**VORLIEGENDER AUSZUG:**
* * * *

Andreas Kalbitz in der JLO-Zeitung „Fritz“

Die „Junge Landsmannschaft Ostdeutschland“ ist eine rechtsradikale Organisation. Davon kann man sich leicht selbst überzeugen. Sie verlegt eine Zeitschrift namens „Fritz“. In der Ausgabe 2003/01 begegnet uns der (noch-)AfD-Politiker Andreas Kalbitz in zwei Artikeln als Autor.

Mir ist es wichtig, nicht einfach nur das zu glauben, was Medien über diese Zeitung schreiben. Ich mache mir gerne selbst ein Bild. Und so habe ich diese Ausgabe der Fritz im Internet Archive (archive.org) ausfindig gemacht. Die JLO unterhielt damals eine Webseite http://osten.da.ru/. Diese ist nicht mehr online, aber das Internet-Archiv hat im Laufe der Jahre davon Kopien gezogen. Die eigentlichen Seiten lagen dabei oft auf der Webseite heimatschutz.org.

* * * *

**GEGEBENE DATEN:**
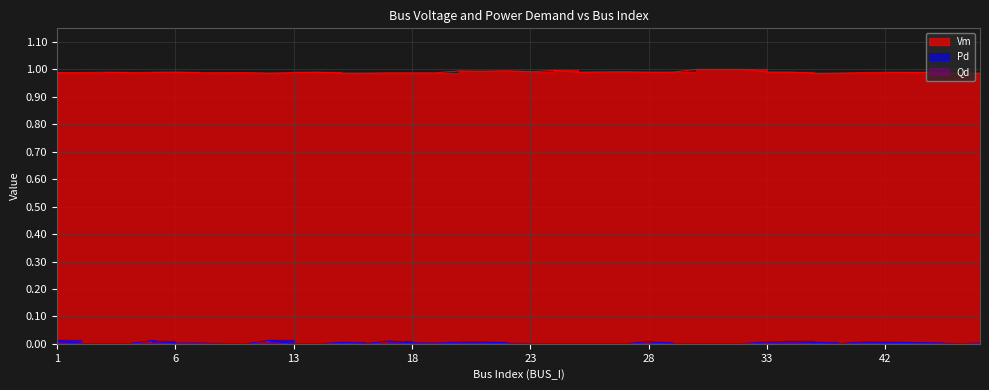

In Vm, how many points are lower than both neighbors (excluding endpoints)?

10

* * * *

**DEINE AUFGABE:** Kannst du den Auszug oben über Andreas Kalbitz in der Zeitschrift „Fritz“ vollständig und Wort für Wort abtippen?

**SCHRIFTLICHE LÖSUNG:**
Andreas Kalbitz in der JLO-Zeitung „Fritz“

Die „Junge Landsmannschaft Ostdeutschland“ ist eine rechtsradikale Organisation. Davon kann man sich leicht selbst überzeugen. Sie verlegt eine Zeitschrift namens „Fritz“. In der Ausgabe 2003/01 begegnet uns der (noch-)AfD-Politiker Andreas Kalbitz in zwei Artikeln als Autor.

Mir ist es wichtig, nicht einfach nur das zu glauben, was Medien über diese Zeitung schreiben. Ich mache mir gerne selbst ein Bild. Und so habe ich diese Ausgabe der Fritz im Internet Archive (archive.org) ausfindig gemacht. Die JLO unterhielt damals eine Webseite http://osten.da.ru/. Diese ist nicht mehr online, aber das Internet-Archiv hat im Laufe der Jahre davon Kopien gezogen. Die eigentlichen Seiten lagen dabei oft auf der Webseite heimatschutz.org.